'''
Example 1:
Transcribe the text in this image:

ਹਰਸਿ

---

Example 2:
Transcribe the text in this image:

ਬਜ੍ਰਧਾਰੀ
'''
The task -> The whole listing above needs to be written out exactly.

Response to this task ->
Example 1:
Transcribe the text in this image:

ਹਰਸਿ

---

Example 2:
Transcribe the text in this image:

ਬਜ੍ਰਧਾਰੀ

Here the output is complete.